The present paper focused on intensive self-report data. None of the methods presented in this paper are limited to self-report, however. Future research should evaluate i-ARIMAX using behavioral and physiological data, such as those collected passively from wearables and smartphones, or based on speech and text analysis. We still have much to learn about the within-person variation in the link between well-being and sleep, physical activity, heart rate variability, resting heart rate, diet, and other indices that link to well-being at the group level.

Our results show that there are substantial individual differences in the processes that drive well-being, but we do not yet know if this knowledge has treatment utility. Can experience-sampling measures and within-person analyses be used to improve treatment outcomes? What is the best way to convert within-person metrics to action? We might focus interventions on processes that are highly linked to outcomes for an individual. Should we also prioritize processes where the client typically scores below average? (e.g., Crutzen & Peters, 2023)? For example, if having a meaningful challenge is deeply important to person x (i.e., correlates strongly with well-being) and they are well below average in engaging in this process, then the process may be relatively influenceable. In contrast, if person X engages in many meaningful challenges in their life, then the practitioner may struggle to increase this process in their life: It may already be close to a ceiling. Other processes may be a better target for intervention. We don’t yet know what the ideal algorithms are for personalizing interventions. We as a scientific community are only starting the process.

Ultimately, we must examine how normative or “group” statistics can be used with idionomic statistics. If we know nothing about individual development, i.e., have no time series data on a client walking through the door seeking help, then group-level findings and one-off measures may be our best guess at what will work. But do we want to rely on guessing, especially when some processes, such as the social behaviors measured by FIAT and some behaviors in the PBAT, have little predictive value at the group level, even though they predict well-being for subsets of individuals?

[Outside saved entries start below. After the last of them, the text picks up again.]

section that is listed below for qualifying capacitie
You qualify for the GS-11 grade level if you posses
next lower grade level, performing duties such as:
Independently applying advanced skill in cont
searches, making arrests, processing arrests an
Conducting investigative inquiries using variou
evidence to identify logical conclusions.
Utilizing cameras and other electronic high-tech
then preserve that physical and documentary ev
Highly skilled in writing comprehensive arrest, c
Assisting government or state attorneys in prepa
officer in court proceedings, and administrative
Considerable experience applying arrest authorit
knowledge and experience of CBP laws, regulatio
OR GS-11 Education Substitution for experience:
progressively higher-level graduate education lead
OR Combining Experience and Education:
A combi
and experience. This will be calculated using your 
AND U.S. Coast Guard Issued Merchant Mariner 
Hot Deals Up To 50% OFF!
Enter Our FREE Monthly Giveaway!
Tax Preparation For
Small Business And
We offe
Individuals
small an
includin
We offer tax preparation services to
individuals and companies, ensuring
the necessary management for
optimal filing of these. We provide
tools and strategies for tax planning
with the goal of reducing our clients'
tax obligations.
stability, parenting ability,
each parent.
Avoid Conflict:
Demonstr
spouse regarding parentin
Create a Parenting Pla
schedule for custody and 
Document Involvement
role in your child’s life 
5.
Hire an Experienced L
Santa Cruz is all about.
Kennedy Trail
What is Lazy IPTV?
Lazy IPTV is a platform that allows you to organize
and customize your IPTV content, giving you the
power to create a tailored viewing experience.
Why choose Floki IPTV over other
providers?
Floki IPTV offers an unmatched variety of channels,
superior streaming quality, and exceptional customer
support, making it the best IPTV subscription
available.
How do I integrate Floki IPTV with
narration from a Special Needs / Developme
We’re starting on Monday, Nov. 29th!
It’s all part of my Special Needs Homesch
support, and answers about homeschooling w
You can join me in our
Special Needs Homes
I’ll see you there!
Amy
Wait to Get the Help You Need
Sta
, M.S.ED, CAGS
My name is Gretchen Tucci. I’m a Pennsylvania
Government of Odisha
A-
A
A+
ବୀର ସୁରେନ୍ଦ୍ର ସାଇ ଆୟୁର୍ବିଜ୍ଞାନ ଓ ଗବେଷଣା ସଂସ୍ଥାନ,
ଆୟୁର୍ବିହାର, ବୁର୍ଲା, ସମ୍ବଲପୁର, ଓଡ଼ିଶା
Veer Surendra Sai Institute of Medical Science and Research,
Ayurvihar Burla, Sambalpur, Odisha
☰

Over the last fifty years, intervention science has invested billions of dollars in conducting thousands of trials on the efficacy of standardized treatment packages. Despite these efforts, effect sizes have not improved (Johnsen & Friborg, 2015; Jones et al., 2019; Ljótsson et al., 2017). We do not know if personalization metrics like those presented here can improve treatment outcomes, but we believe the time has come to see if personalized interventions can do better than standardized interventions. We see no reason to believe that another fifty years of assessing complex, standardized packages in normative designs will lead to improvements.